Oracle is one step closer to taking over rival PeopleSoft now that a federal judge has ruled against the federal government’s effort to thwart the $7.7 billion hostile bid over antitrust concerns, a decision that could spark a rash of tech-sector acquisition attempts.

Oracle is one step closer to taking over rival PeopleSoft now that a federal judge has ruled against the federal government’s effort to thwart the $7.7 billion hostile bid over antitrust concerns, a decision that could spark a rash of tech-sector acquisition attempts.

The ruling removes “a major hurdle to one of the biggest mergers in Silicon Valley history,” USA Today declared and “is a big blow to PeopleSoft, which has repeatedly cited antitrust concerns as one of the primary reasons for spurning” business software maker Oracle Corp. Yesterday’s ruling “represented almost total vindication for Oracle, which has argued for months that first PeopleSoft, based in Pleasanton, and then the Justice Department were misguided to argue the deal would be anti-competitive,” the San Jose Mercury News said.
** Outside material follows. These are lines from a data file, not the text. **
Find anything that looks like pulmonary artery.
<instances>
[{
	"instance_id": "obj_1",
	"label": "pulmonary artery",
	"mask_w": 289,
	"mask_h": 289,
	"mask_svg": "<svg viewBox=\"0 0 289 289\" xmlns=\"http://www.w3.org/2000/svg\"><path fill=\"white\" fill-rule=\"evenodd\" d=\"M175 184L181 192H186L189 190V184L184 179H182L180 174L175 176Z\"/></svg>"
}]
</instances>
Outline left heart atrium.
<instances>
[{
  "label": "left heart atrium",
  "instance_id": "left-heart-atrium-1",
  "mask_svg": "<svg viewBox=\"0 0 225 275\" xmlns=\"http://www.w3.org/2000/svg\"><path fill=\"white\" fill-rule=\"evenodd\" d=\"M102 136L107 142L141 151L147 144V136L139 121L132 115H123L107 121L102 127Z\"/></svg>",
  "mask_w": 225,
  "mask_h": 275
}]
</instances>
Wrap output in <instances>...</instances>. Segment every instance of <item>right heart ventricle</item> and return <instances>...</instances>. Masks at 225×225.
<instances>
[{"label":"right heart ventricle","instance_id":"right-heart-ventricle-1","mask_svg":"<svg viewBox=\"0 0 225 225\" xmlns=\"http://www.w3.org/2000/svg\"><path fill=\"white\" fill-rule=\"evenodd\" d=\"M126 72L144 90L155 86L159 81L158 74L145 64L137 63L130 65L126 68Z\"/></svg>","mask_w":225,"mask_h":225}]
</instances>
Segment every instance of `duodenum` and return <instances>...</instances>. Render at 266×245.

The Justice Department had sued to block Oracle’s proposed takeover, but the federal government’s case got slammed in the new ruling. “U.S. District Court Judge Vaughn R. Walker in San Francisco … faulted the Justice Department for defining too narrowly the market for high-end human resources and payroll software and said there would be enough remaining rivals after a merger to assure healthy competition.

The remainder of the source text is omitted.